=== DATASET CONTENT ===

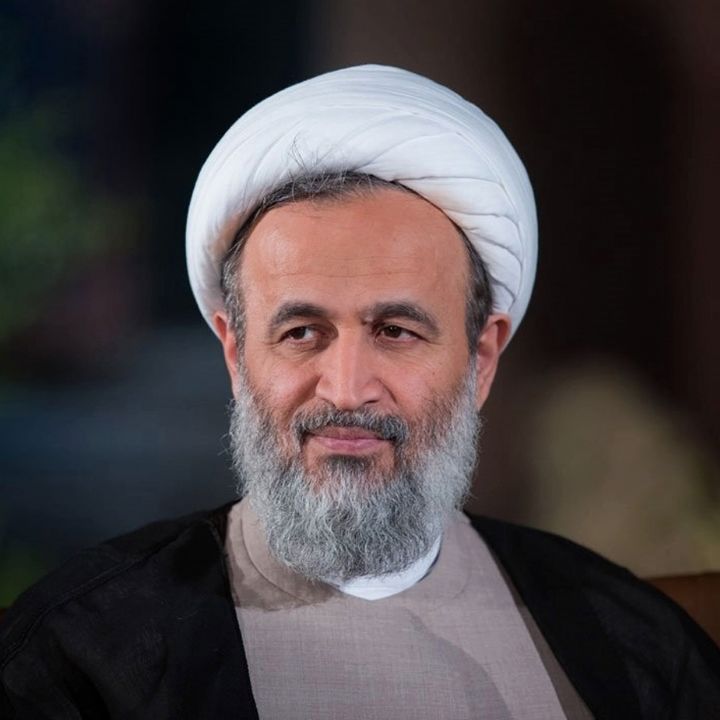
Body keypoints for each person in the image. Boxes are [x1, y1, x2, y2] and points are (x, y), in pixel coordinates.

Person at [1, 65, 718, 719]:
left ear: (481, 360)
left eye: (396, 331)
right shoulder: (78, 655)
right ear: (235, 354)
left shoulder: (637, 642)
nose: (346, 389)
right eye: (302, 333)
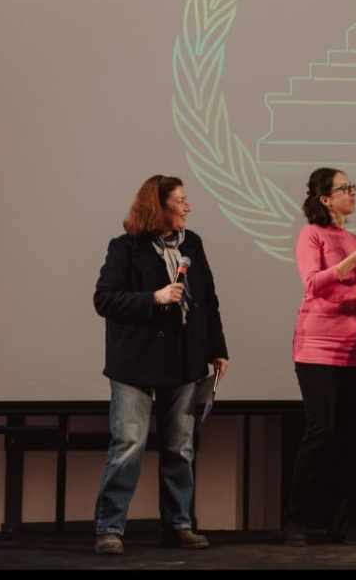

===

:: EXERCISE ::
Give the data above again in full and unchanged, skipping the pictures.

:: THE ANSWER ::
Body keypoints for each person in the image. Boxes are [x1, y1, x2, y2] and points are (x, y), in pixel coordinates.

Person at [1, 65, 718, 719]:
left ear: (481, 360)
left eye: (396, 331)
right shoulder: (78, 655)
right ear: (235, 354)
left shoulder: (637, 642)
nose: (346, 389)
right eye: (302, 333)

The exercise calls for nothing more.